A transistor connected at common emitter mode contains load resistance of `5 k Omega`. If the input peak voltage is 5 mV and the current gain is 50, find the voltage gain.

To solve the problem step by step, we will use the formula for voltage gain in a common emitter transistor configuration. ### Step-by-Step Solution: 1. **Identify Given Values:** - Load Resistance (\( R_L \)) = \( 5 \, k\Omega = 5000 \, \Omega \) - Input Peak Voltage (\( V_{in} \)) = \( 5 \, mV = 0.005 \, V \) - Current Gain (\( \beta \)) = \( 50 \) 2. **Understand the Formula for Voltage Gain:** The voltage gain (\( A_v \)) in a common emitter configuration can be calculated using the formula: \[ A_v = \beta \times \frac{R_L}{R_{in}} \] where \( R_{in} \) is the input resistance.

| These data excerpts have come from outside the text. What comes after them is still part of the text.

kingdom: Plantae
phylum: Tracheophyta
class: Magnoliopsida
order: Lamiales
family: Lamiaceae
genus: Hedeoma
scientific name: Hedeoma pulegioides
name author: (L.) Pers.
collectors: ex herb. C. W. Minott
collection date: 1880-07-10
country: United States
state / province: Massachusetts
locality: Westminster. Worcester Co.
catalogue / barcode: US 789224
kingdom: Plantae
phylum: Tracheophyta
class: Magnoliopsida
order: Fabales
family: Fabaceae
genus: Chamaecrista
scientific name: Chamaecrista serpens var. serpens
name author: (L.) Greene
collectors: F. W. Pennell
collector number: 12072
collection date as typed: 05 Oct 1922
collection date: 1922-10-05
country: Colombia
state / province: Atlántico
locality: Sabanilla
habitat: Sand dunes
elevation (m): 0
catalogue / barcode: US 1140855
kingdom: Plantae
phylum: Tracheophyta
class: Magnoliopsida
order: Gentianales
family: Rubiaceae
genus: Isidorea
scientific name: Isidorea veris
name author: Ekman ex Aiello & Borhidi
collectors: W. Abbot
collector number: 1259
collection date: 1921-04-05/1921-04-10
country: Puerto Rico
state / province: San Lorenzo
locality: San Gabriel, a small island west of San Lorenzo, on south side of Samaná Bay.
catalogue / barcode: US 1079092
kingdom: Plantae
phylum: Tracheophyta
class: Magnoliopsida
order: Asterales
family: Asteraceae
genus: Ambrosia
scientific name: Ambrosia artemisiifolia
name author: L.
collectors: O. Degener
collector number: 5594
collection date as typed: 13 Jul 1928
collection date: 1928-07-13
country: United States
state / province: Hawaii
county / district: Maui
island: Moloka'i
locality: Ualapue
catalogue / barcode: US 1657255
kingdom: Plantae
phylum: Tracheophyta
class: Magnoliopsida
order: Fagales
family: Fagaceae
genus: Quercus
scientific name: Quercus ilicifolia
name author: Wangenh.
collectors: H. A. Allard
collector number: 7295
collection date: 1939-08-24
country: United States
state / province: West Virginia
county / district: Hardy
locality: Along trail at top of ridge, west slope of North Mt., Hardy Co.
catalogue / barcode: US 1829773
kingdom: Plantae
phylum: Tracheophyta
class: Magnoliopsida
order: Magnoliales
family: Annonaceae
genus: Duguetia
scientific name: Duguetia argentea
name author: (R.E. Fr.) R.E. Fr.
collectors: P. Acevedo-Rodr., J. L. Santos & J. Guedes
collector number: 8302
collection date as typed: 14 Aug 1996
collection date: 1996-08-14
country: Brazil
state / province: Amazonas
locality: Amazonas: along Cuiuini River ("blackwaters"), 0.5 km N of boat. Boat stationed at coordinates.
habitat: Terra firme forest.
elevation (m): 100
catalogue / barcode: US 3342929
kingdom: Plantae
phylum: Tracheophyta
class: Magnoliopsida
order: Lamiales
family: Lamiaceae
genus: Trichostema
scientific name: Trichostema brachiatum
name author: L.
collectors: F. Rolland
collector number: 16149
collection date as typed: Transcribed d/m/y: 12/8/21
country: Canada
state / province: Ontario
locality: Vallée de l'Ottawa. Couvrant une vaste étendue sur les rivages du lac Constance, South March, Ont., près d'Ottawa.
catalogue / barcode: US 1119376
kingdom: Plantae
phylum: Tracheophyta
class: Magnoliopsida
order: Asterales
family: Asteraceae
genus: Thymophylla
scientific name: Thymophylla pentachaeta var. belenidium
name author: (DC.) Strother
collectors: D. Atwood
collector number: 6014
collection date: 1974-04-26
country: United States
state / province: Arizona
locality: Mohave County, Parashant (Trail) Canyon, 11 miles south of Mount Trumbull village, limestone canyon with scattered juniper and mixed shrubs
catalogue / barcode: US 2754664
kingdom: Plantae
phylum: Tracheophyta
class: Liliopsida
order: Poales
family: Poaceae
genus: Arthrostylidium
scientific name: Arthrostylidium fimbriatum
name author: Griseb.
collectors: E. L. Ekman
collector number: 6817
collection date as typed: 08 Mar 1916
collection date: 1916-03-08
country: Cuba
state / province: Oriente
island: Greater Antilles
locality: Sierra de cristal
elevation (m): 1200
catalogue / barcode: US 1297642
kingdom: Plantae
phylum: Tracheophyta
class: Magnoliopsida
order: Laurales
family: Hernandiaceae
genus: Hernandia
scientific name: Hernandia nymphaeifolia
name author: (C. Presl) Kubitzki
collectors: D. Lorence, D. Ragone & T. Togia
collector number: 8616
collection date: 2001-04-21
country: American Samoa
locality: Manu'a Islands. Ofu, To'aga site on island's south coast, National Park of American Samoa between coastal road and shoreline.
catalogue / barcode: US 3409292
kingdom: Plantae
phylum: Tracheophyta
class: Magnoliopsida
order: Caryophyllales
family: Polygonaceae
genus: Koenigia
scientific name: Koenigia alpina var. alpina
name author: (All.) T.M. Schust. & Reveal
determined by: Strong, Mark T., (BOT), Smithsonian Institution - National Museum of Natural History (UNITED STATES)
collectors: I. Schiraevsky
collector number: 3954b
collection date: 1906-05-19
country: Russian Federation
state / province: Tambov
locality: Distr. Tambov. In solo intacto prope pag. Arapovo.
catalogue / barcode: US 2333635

For this problem, we will assume a typical value for \( R_{in} \) which is \( 1000 \, \Omega \) (1 kΩ). 3. **Substitute the Values into the Formula:** Now, we can substitute the known values into the voltage gain formula: \[ A_v = 50 \times \frac{5000 \, \Omega}{1000 \, \Omega} \] 4. **Calculate the Voltage Gain:** First, calculate the fraction: \[ \frac{5000}{1000} = 5 \] Now substitute this back into the equation: \[ A_v = 50 \times 5 = 250 \] 5. **Final Result:** Therefore, the voltage gain \( A_v \) is: \[ A_v = 250 \] ### Conclusion: The voltage gain of the transistor in common emitter mode is **250**.